27/ Yeniseysk, Russia, February 1899 (Balloon Crew Found dead in Siberia)
28/ Itzkany Explosion, (Now Itcani in Romania) March 1895
29/ Bucharest, Romania, August 1889 (Double Suicide)
30/ Nagy Bobrocz, Slovakia, (Great Fire) February 1899
During a gale which blew last night what proved to be a destructive and fatal fire broke out in the village of Nagy Bobrocz, in the county of Liptau (Liptov). The flames fanned by a high wind, spread with rapidity, which defied all efforts to master them and in a short space of time no fewer than three hundred houses were reduced to ashes. A number of villagers lost their lives while endeavouring to save their property.
31/ Cracow, Poland, September 1885 (Jewish Murder Trial)
32/ Stettin is now Szczecin, Poland (On German border) June 1899
There were several dozen school-children from the Stettin area on board the boat that day. Around thirty are supposed to have perished in the collision. They stood little or no chance, as the Blucher sank within a few minutes. Captain Ehrke of the Politz, who is said to be responsible for the accident, was arrested. (What happened to Captain Politz?/What the end death toll?)
33/ Szerdahely, Hungary, January 1880 (Husband Poisoning Club)

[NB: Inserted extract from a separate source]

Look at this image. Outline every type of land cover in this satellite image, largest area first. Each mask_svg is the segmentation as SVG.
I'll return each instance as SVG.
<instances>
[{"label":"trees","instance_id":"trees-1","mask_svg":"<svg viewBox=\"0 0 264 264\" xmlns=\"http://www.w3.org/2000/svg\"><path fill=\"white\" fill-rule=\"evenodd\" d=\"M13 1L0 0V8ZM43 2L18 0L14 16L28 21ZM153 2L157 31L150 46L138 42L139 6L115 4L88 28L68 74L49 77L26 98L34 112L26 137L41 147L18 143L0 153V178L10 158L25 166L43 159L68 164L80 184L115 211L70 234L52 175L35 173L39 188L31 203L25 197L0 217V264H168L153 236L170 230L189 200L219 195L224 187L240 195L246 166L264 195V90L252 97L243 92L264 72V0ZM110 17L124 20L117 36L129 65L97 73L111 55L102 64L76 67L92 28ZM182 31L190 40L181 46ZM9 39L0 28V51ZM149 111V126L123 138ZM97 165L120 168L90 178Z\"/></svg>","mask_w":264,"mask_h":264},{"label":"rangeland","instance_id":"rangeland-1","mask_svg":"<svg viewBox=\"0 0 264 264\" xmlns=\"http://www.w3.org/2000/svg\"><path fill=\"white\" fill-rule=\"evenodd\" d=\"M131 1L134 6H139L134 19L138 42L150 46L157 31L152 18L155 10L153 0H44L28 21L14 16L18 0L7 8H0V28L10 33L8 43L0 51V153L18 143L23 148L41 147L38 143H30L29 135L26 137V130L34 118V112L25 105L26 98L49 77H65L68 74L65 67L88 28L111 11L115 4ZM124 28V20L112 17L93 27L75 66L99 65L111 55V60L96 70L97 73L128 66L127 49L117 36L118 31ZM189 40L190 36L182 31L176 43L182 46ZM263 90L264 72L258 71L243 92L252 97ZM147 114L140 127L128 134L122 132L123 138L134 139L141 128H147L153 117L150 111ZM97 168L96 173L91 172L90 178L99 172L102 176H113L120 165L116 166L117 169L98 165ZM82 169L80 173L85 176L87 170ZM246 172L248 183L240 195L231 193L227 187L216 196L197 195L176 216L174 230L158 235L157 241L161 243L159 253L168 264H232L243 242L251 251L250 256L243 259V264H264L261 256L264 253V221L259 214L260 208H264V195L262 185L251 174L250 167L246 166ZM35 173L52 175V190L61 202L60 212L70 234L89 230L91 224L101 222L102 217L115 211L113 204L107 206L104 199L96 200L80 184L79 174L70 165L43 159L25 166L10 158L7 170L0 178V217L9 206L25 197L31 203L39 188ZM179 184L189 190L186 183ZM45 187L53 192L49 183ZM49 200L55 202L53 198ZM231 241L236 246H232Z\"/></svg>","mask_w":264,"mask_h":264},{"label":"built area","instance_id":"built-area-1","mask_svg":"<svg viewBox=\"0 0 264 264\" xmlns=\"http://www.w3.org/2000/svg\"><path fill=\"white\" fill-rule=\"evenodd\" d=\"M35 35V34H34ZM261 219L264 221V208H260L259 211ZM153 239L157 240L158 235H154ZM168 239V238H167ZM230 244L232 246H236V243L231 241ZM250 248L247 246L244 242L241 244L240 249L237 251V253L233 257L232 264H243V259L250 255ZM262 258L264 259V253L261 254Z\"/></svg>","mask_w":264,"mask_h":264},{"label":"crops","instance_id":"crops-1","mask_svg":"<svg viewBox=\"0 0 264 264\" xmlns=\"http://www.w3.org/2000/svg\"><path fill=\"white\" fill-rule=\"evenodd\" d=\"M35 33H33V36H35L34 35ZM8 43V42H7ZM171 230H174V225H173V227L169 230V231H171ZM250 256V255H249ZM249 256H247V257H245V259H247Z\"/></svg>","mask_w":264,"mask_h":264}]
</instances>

This is probably my favourite story in the East Europe section. A Husband Poisoning Club was formed. A number of suspicious deaths had been happening in the Szerdahely district, with eight married farmers dying in the last six weeks. Such an instance in a city or major town would be looked into thoroughly, but out in the sticks of rural Hungary, it was put down to a coincidence. It got so bad that the authorities decided to make a thorough inquiry into the matter. The post-mortem reports and death certificates said the men died from a fever, but it was actually arsenic poisoning. It was cooked up from a rat poison and had been put in the men’s wine, the coffee etc. The discovery of a husband poisoning club amongst the “merry wives” of the neighbourhood was a major coup for the police. Mainly they wanted to be rid of their drunken husbands who didn’t work and relied on the women to support them and secondly, they did it for the insurance money.
Szerdahely, 1882
52-year-old Kathi Lyukas or Kate Nagy as she was better known, who murdered a couple of her husbands and confessed to another six murders. Lyukas was suspected of killing twenty, by putting arsenic into cakes and giving them to whoever they wanted to die. She was hanged at Stein-am-Anger, now Szombathely in Hungary near the Austrian border) in November of 1882. (Was she the sole member of the “Husband Poisoning Club”, doing it for cash?)